The silent beat assassin
Please @Armani don’t try AI, you have soul to you and your shit, coding language (what AI is made of unless I’m wrong) doesn’t until someone programs it but it’ll never be a match for a living breathing human.
Star Trek Borg GIF
 

DR.O

Beatmaker
Battle Points: 35
well...when u look at how the rave culture has influenced the concert scene with the rise of EDM festivals a few years back u can see how the influence of a generation "seeing GOD" on Molly, acid and Techno has affected the counter culture...and hip hop even main stream hip hop is firmly rooted in counter culture... i mean shit when I listened to Limp Bizkits first album on Acid I saw GOD too lol but these experiences have pushed artists into the electronic thing and it doesnt appear to be slowing down anytime soon.... however i find that as a BEAT maker having your own library of sounds and shit u found, recorded or whatever, is way better than using stock FL stuff... I dnt even use FL... I decided to make a choice creatively to go with platforms like Audacity... I learned what i know on PRO tools...and I take that knowledge and apply it to platforms like Audacity that dont have alot of plug-ins.... i keep my own libraries that i have built over the years and my collection grows everyday... I feel like the electronic trend wont die but I know that Hip-Hop Heads will always favor solid old school techniques... because as an art form hip-hop will always go back to its roots to draw inspiration.... we started rockin parties with records that were laying around because we had too.... and if u really think about it Disco style production became the trend then the norm...two turntables and a mic became multitrack productions .... parties became raves.. and making ur own sounds became cooler than stealing them....cheap electronic instruments have a massive appeal on a tech savvy generation... but in my heart i know that if u cant a rock a show with a parliament funkadelic record a dj and a random ass shure mic...u aint shit in the world of hip hop
 

DR.O

Beatmaker
Battle Points: 35
One theory that I've always thought of is in a sense - maybe Hip Hop was never meant to be electronic-sounding. Maybe it was only ever meant to be sample-based. In a way, sort of like House music that's never really changed and gone into something new.

As for the future of beat making, I can't really see anything progressing into something groundbreaking. When it went from mostly drum machine tracks in the 80s to heavy samples in the 90s, that was a great transition.

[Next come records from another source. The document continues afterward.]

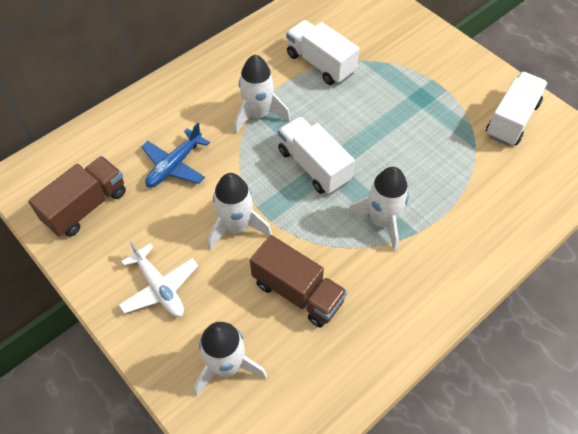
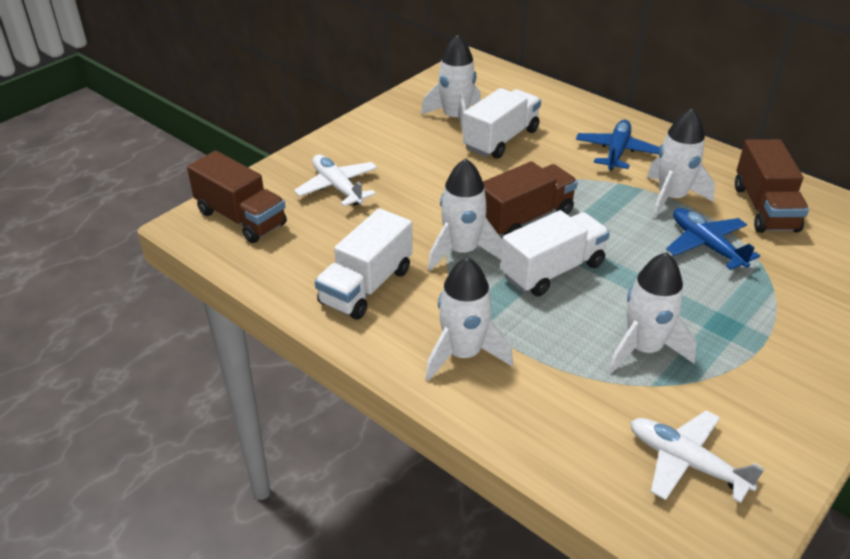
blue plane: 1 -> 2
brown truck: 2 -> 3
white plane: 1 -> 2
white rocket: 4 -> 5

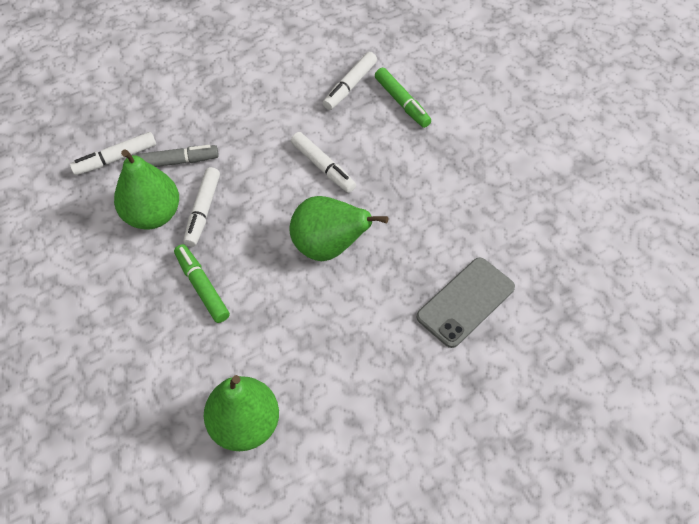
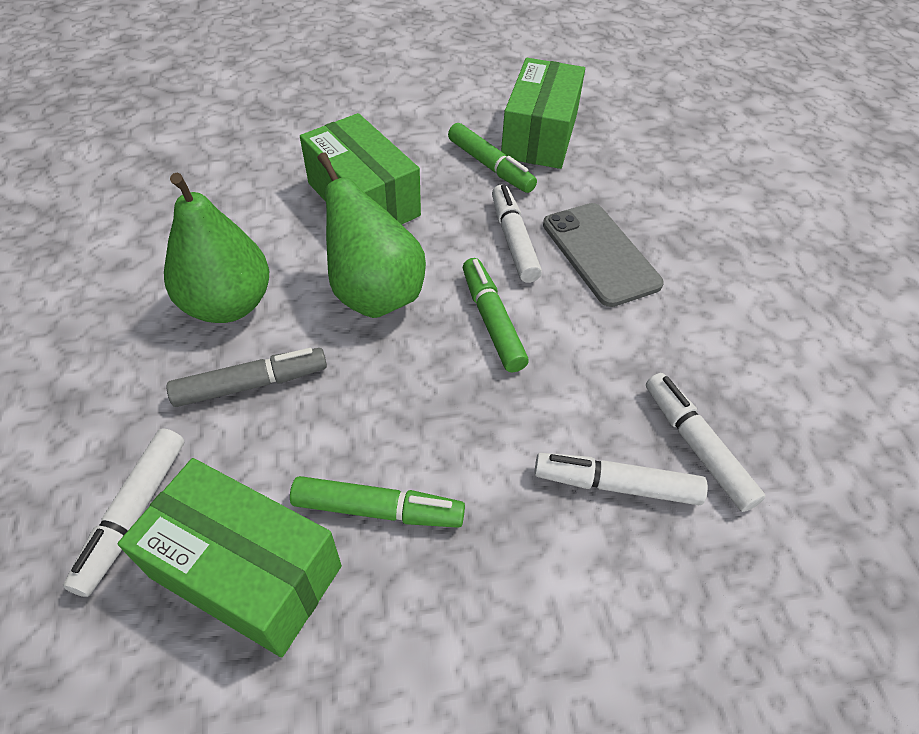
green box: 0 -> 3
green marker: 2 -> 3
green pear: 3 -> 2

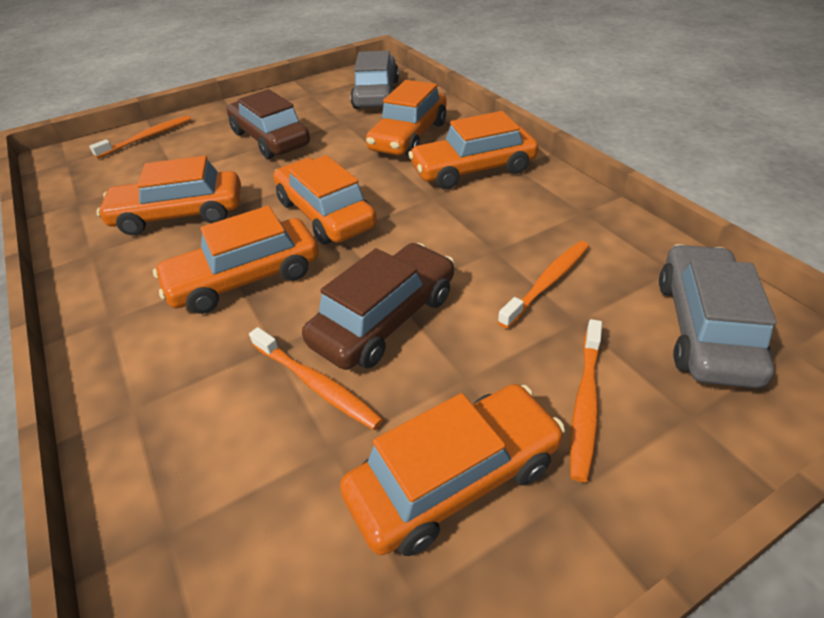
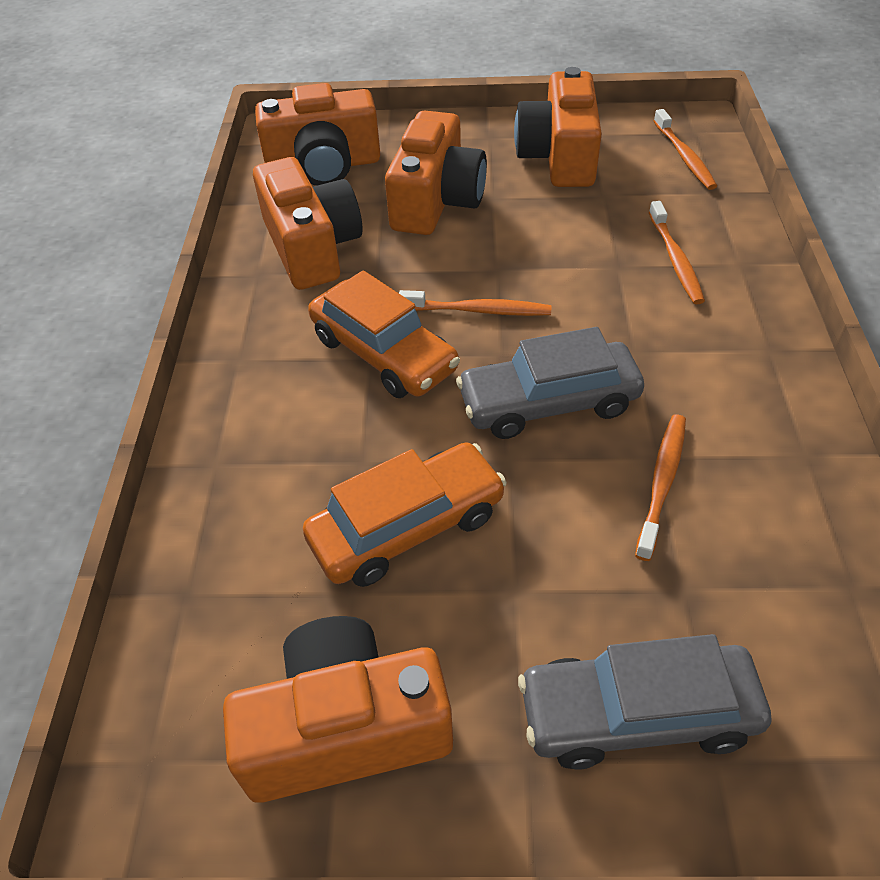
brown car: 2 -> 0
orange camera: 0 -> 5
orange car: 6 -> 2

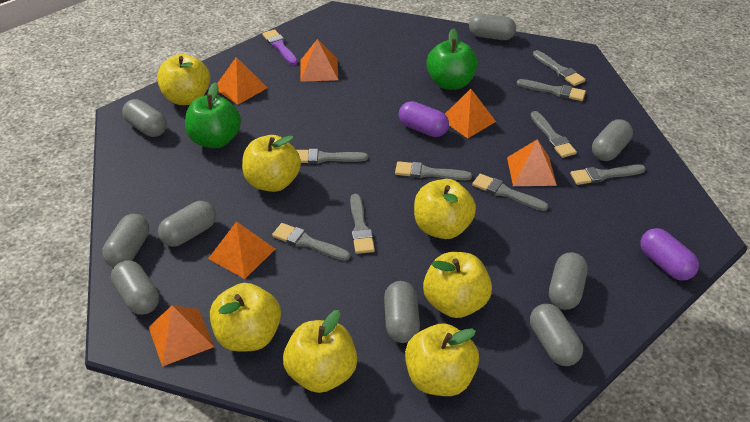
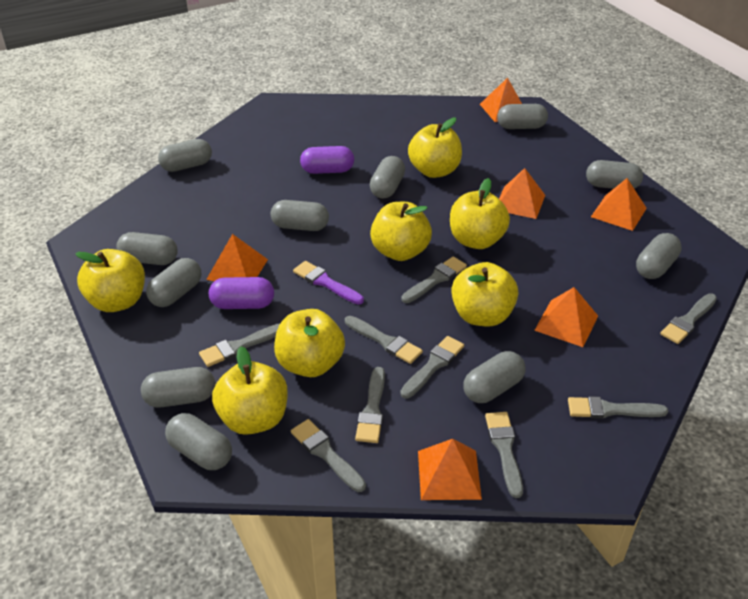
green apple: 2 -> 0
grey capsule: 9 -> 11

Right now though since so many are using virtual instruments and DAWs that make it incredibly easy, I don't see much changing except that maybe more beat makers will want to try an older approach, like making some old school stuff. Who knows.

For the DJs out there: One of the biggest differences I've noticed in styles is when I look at early DMC battles versus today. Back then it was two turntables and an analog mixer with some vinyl. Now it's all computer-based and it's changed in a huge way. It used to be more about using two popular songs and doing something with them, now it's a lot of synth sounds and the sets are insanely fast.

For example in the 90s:




The sets today are so busy with so much going on:


i agree
 

DR.O

Beatmaker
Battle Points: 35
I see beatmaking mostly going the way of electronic music especially with AI but maybe something new would come out of it. Although with vinyl records making a comeback in popularity, I think that there would be also be a comeback with hardware tools like the Emu SP1200 or something like it. I'm sure they're will always be a counter-response to whatever is popular in music. Hip-Hop from it's inception was an alternative to Disco. During the bling era, underground artist like Mos Def have become an alternative to the pop/shinny suits acts like P. Diddy/Jay-Z. Southern music was a response to the East Coast scene, etc... With today's Hip-Hop music being over saturated with similar styles, people are eager to hear something new and fresh.